Anglicare have released its latest Rental Affordability Snapshot, and the rental market is the worst its ever been.

As Max Chandler-Mather and the Greens point out, the Snapshot surveyed 51,238 rental listings across Australia and found that:

  • 352 rentals (0.7%) were affordable for a person earning a full-time minimum wage
  • 165 rentals (0.3%) were affordable for a person on the Age Pension
  • 28 rentals (0.1%) were affordable for a person on the Disability Support Pension
  • 3 rentals (0%), all rooms in sharehouses, were affordable for a person on JobSeeker
  • No rentals were affordable for a person on Youth Allowance.

While Labor and the Liberals housing proposals have been widely panned by economists as even further driving up demand and prices, the Greens have made real action on the housing crisis a top issue in the election.

Under both Labor and the Coalition, property investors will receive $180 billion over the next decade in the form of negative gearing and the capital gains tax discount, which for decades have driven up house prices and locked first home buyers out of the market.

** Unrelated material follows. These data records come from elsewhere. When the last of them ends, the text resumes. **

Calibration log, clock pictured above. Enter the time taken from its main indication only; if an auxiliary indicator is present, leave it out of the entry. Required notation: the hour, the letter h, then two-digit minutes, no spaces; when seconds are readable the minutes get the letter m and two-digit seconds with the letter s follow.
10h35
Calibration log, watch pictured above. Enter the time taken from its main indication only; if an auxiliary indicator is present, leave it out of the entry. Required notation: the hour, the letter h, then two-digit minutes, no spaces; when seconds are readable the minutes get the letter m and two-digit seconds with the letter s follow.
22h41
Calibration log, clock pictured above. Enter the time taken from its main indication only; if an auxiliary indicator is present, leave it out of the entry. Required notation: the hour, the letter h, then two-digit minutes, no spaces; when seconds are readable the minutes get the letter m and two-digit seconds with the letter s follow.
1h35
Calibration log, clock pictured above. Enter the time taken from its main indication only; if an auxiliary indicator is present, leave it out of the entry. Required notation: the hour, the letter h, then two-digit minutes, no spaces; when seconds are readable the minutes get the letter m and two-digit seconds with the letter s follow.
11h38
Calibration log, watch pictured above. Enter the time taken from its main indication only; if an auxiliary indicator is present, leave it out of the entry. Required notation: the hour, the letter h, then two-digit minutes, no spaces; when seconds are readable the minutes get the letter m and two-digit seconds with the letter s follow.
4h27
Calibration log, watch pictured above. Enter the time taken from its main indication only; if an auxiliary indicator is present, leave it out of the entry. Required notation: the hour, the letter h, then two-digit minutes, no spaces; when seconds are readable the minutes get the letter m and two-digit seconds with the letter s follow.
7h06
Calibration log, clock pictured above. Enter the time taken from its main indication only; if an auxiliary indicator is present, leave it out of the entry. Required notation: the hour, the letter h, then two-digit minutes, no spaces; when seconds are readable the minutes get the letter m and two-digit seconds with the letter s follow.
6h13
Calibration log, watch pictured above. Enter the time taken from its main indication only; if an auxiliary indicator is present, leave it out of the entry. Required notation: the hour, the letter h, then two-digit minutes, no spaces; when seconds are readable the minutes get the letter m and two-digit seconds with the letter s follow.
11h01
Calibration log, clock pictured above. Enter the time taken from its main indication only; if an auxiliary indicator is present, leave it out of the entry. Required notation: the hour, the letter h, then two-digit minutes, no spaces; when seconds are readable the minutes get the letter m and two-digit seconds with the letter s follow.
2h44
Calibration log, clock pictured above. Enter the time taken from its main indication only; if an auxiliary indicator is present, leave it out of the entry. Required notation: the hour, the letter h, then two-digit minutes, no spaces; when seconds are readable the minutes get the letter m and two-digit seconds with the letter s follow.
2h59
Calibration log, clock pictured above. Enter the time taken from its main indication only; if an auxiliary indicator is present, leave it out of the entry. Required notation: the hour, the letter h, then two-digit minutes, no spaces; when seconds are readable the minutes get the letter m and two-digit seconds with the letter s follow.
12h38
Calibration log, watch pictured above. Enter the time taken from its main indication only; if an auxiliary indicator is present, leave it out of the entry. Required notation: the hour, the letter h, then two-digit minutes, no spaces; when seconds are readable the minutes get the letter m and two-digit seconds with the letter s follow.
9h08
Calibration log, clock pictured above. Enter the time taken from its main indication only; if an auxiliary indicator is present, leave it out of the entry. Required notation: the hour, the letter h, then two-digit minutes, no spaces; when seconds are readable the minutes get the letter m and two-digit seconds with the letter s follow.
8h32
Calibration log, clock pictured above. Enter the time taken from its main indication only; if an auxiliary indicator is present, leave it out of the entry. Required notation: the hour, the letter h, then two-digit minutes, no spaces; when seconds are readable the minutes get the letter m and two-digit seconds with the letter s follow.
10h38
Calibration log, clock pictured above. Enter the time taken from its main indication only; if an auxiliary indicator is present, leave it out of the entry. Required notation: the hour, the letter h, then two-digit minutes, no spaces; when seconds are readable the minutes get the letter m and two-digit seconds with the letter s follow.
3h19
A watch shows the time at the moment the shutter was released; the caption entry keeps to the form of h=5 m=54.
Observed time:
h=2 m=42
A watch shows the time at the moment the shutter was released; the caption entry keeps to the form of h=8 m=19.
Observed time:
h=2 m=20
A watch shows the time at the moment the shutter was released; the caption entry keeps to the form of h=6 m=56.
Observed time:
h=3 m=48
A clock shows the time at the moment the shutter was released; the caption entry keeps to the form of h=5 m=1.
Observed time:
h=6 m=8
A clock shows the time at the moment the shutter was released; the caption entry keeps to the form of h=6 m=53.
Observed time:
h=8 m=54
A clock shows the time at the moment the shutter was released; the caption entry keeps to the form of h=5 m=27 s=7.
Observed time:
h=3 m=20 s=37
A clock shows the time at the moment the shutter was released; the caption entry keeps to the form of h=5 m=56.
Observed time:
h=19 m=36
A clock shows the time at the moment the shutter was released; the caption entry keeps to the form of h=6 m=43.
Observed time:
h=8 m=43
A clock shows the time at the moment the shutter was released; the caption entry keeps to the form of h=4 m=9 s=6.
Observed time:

The Greens have urgently called for action to stop the housing crisis getting worse, including grandfathering negative gearing and the capital gains tax discount handouts to one property only, capping rent increases and a massive investment in genuinely affordable housing through the creation of a government property developer. 

The Greens have identified action on negative gearing and the capital gains tax discount as a priority in the next Parliament, including in minority government.

The Greens have also proposed introducing caps on rent increases, and using the money saved from changes to negative gearing and the capital gains tax discount to fund a public property developer, which would build 610,000 homes over the next decade, to be rent and sold at capped prices.